November 27, 2008
Andrei Alexandrescu wrote:
> Sean Kelly wrote:
>> Don wrote:
>>>
>>> Although it would be nice to have a type which was range-limited, 'uint' doesn't do it. Instead, it guarantees the number is between 0 and int.max*2+1 inclusive. Allowing mixed operations encourages programmers to focus the benefit of 'the lower bound is zero!' while forgetting that there is an enormous downside ('I'm saying that this could be larger than int.max!')
>>
>> This inspired me to think about where I use uint and I realized that I don't.  I use size_t for size/length representations (largely because sizes can theoretically be >2GB on a 32-bit system), and ubyte for bit-level stuff, but that's it.
> 
> For the record, I use unsigned types wherever there's a non-negative number involved (e.g. a count). So I'd be helped by better unsigned operations.

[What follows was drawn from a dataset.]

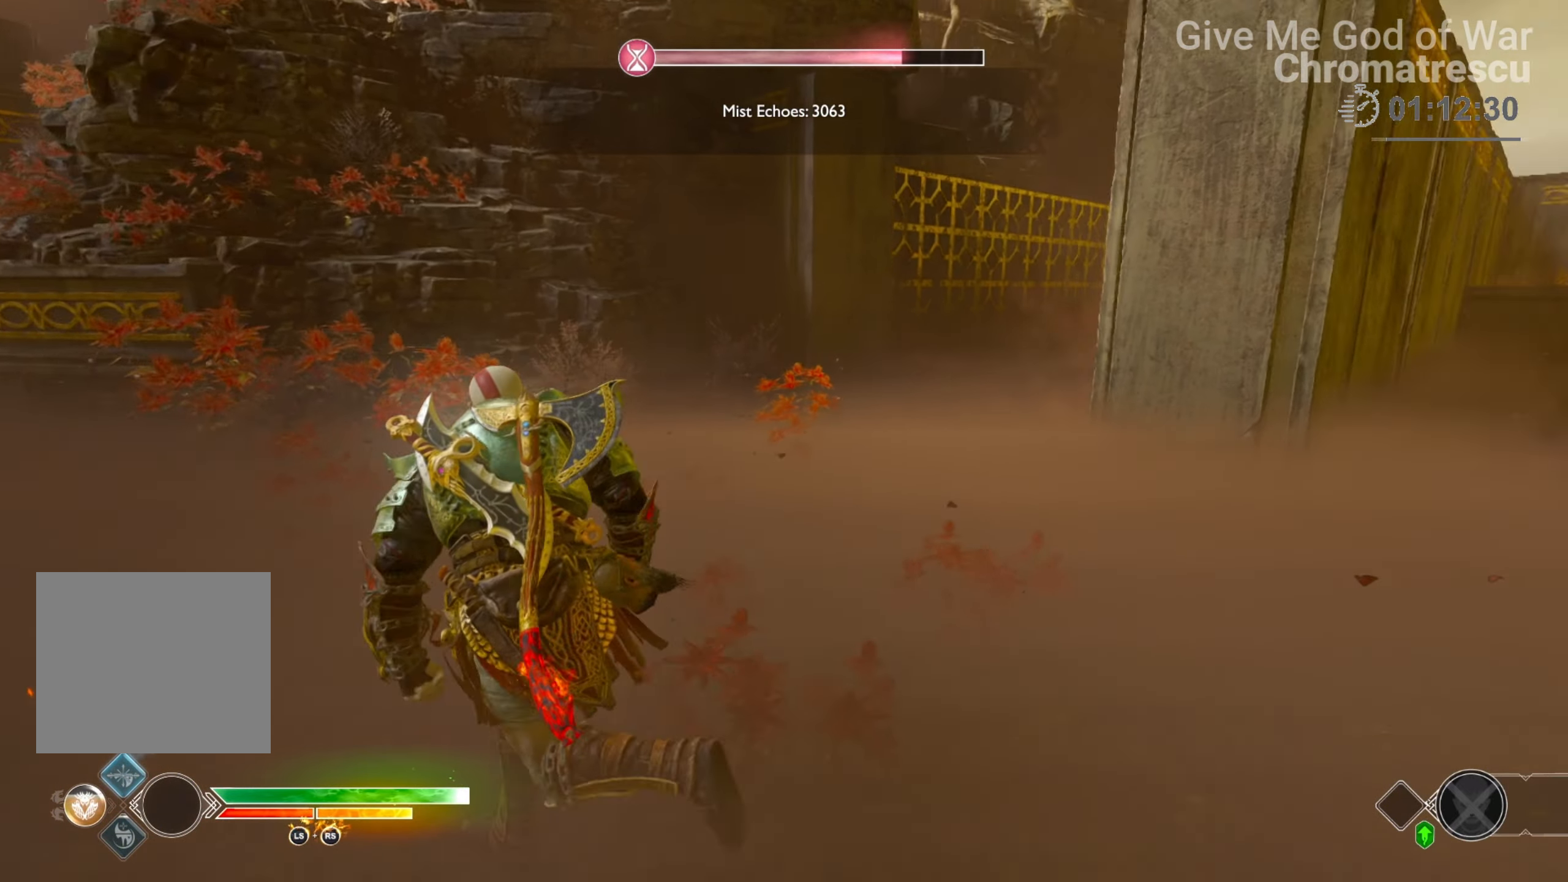
{"buttons": [], "left_stick": "center", "right_stick": "down-right", "events": [[152, "right_stick", "center"], [322, "left_stick", "center"], [508, "right_stick", "down-right"]]}
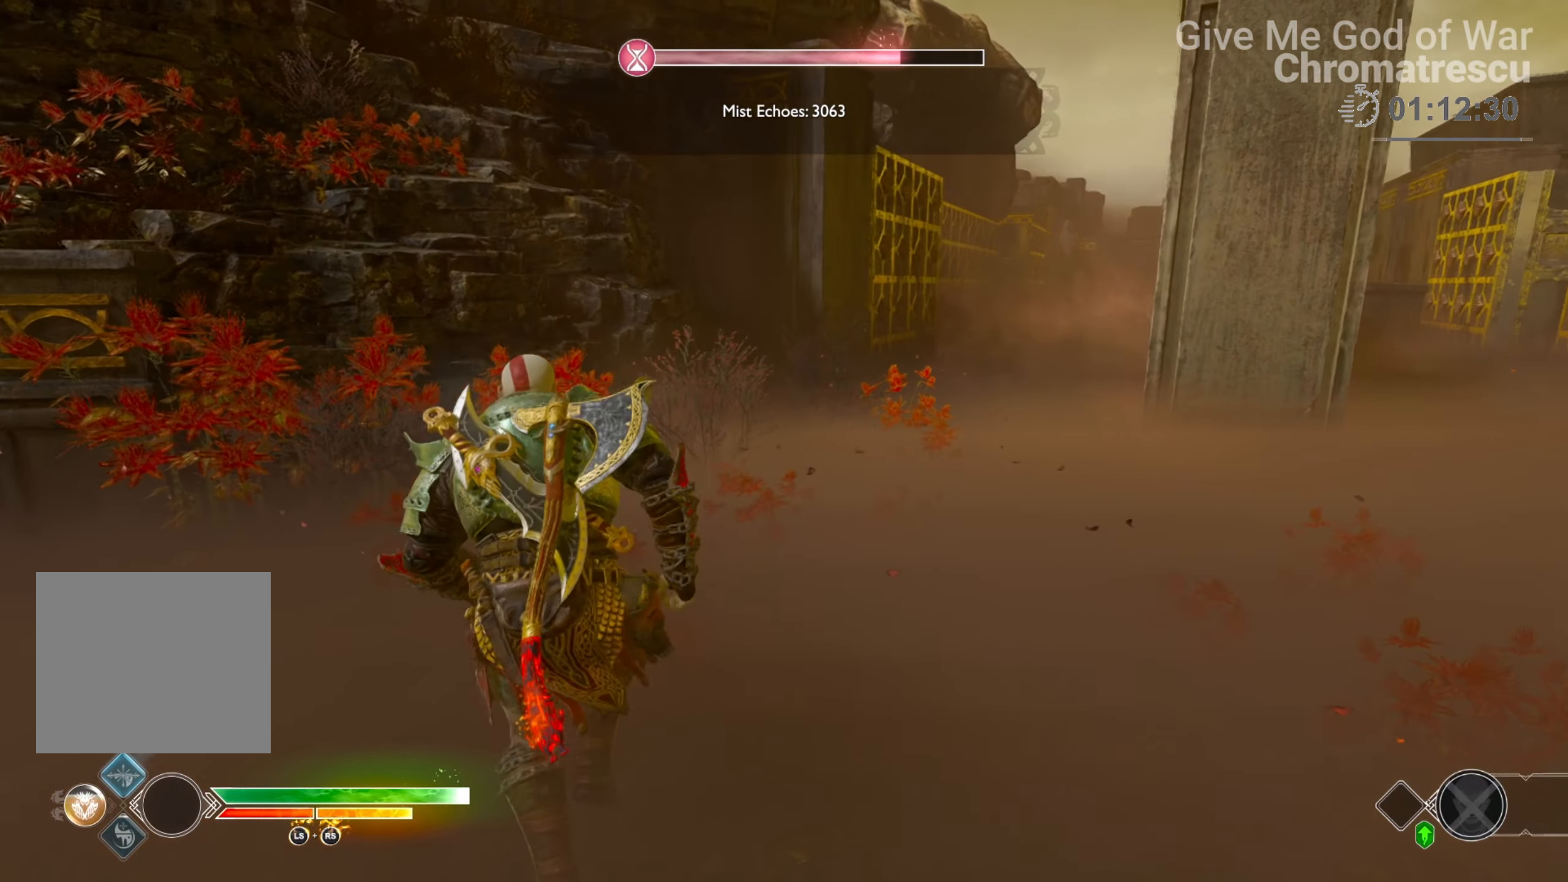
{"buttons": ["L3"], "left_stick": "up", "right_stick": "center", "events": [[102, "left_stick", "up"], [136, "L3", "down"], [221, "right_stick", "center"], [322, "L3", "up"], [475, "L3", "down"]]}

To be fair, I generally use unsigned numbers for values that are logically always positive.  These just tend to be sizes and counts in my code.

> I wonder how often these super-large arrays do occur on 32-bit systems. I do have programs that try to allocate as large a contiguous matrix as possible, but never sat down and tested whether a >2GB chunk was allocated on the Linux cluster I work on. I'm quite annoyed by this >2GB issue because it's a very practical and very rare issue in a weird contrast with a very principled issue (modeling natural numbers).

Yeah, I have no idea how common they are, though my guess would be that they are rather uncommon.  As a library programmer, I simply must assume that they are in use, which is why I use size_t as a matter of course.


Sean
November 27, 2008
The more I read about this, the more I am convinced that removing the following
- implicit int <-> uint conversion
- uint - uint (not 100% sure about this)
- mixed int / uint arithmetic
As well as changing array.length to int, would remove most problems.

If you desperately need a > 2^31 element array, having to roll your own is not the main problem.

The fact that the type of uint - uint could be int or uint depending on what the programmer wants, tells me that the programmer should be tasked with informing the compiler what he really wants - i.e. cast.

-- 
Simen
November 27, 2008
27.11.08 в 03:46 Sean Kelly в своём письме писал(а):

> Andrei Alexandrescu wrote:
>> Sean Kelly wrote:
>>> Don wrote:
>>>>
>>>> Although it would be nice to have a type which was range-limited, 'uint' doesn't do it. Instead, it guarantees the number is between 0 and int.max*2+1 inclusive. Allowing mixed operations encourages programmers to focus the benefit of 'the lower bound is zero!' while forgetting that there is an enormous downside ('I'm saying that this could be larger than int.max!')
>>>
>>> This inspired me to think about where I use uint and I realized that I don't.  I use size_t for size/length representations (largely because sizes can theoretically be >2GB on a 32-bit system), and ubyte for bit-level stuff, but that's it.
>>  For the record, I use unsigned types wherever there's a non-negative number involved (e.g. a count). So I'd be helped by better unsigned operations.
>
> To be fair, I generally use unsigned numbers for values that are logically always positive.  These just tend to be sizes and counts in my code.
>
>> I wonder how often these super-large arrays do occur on 32-bit systems. I do have programs that try to allocate as large a contiguous matrix as possible, but never sat down and tested whether a >2GB chunk was allocated on the Linux cluster I work on. I'm quite annoyed by this  
>> >2GB issue because it's a very practical and very rare issue in a weird  
>> contrast with a very principled issue (modeling natural numbers).
>
> Yeah, I have no idea how common they are, though my guess would be that they are rather uncommon.  As a library programmer, I simply must assume that they are in use, which is why I use size_t as a matter of course.
>
>
> Sean

If they can be more than 2Gb, why can't they be more than 4GB? It is dangerous to assume that they won't, that's why uint is dangerous. You exchange one additional bit of information for safety, this is wrong.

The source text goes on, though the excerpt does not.